### Task item
Set down the following lines verbatim, from the line with "Real Estate" up to and including the line with "Plate Loaded", and nothing else.
================
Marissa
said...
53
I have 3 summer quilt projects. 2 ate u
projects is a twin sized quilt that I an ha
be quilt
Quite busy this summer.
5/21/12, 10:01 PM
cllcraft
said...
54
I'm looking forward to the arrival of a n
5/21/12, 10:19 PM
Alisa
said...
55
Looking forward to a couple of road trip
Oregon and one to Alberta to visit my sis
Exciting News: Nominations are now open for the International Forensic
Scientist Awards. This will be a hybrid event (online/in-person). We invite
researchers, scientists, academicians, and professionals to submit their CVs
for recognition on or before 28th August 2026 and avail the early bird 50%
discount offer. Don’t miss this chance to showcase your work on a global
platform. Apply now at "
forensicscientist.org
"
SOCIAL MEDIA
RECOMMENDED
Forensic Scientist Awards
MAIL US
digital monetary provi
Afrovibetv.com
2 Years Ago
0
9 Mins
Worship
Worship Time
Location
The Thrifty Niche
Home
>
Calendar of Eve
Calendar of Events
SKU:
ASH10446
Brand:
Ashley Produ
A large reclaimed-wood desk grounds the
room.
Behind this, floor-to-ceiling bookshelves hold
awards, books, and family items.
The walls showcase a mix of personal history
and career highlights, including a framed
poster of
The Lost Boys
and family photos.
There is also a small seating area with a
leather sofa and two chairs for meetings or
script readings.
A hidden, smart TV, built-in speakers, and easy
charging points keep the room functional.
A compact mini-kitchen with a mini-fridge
================
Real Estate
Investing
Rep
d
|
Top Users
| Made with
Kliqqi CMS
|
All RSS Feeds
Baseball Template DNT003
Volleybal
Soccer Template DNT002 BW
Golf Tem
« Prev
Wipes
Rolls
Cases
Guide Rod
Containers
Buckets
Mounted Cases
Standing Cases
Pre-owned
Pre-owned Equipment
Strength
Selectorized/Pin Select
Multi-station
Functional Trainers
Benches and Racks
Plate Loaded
================
### Response to the task
Real Estate
Investing
Rep
d
|
Top Users
| Made with
Kliqqi CMS
|
All RSS Feeds
Baseball Template DNT003
Volleybal
Soccer Template DNT002 BW
Golf Tem
« Prev
Wipes
Rolls
Cases
Guide Rod
Containers
Buckets
Mounted Cases
Standing Cases
Pre-owned
Pre-owned Equipment
Strength
Selectorized/Pin Select
Multi-station
Functional Trainers
Benches and Racks
Plate Loaded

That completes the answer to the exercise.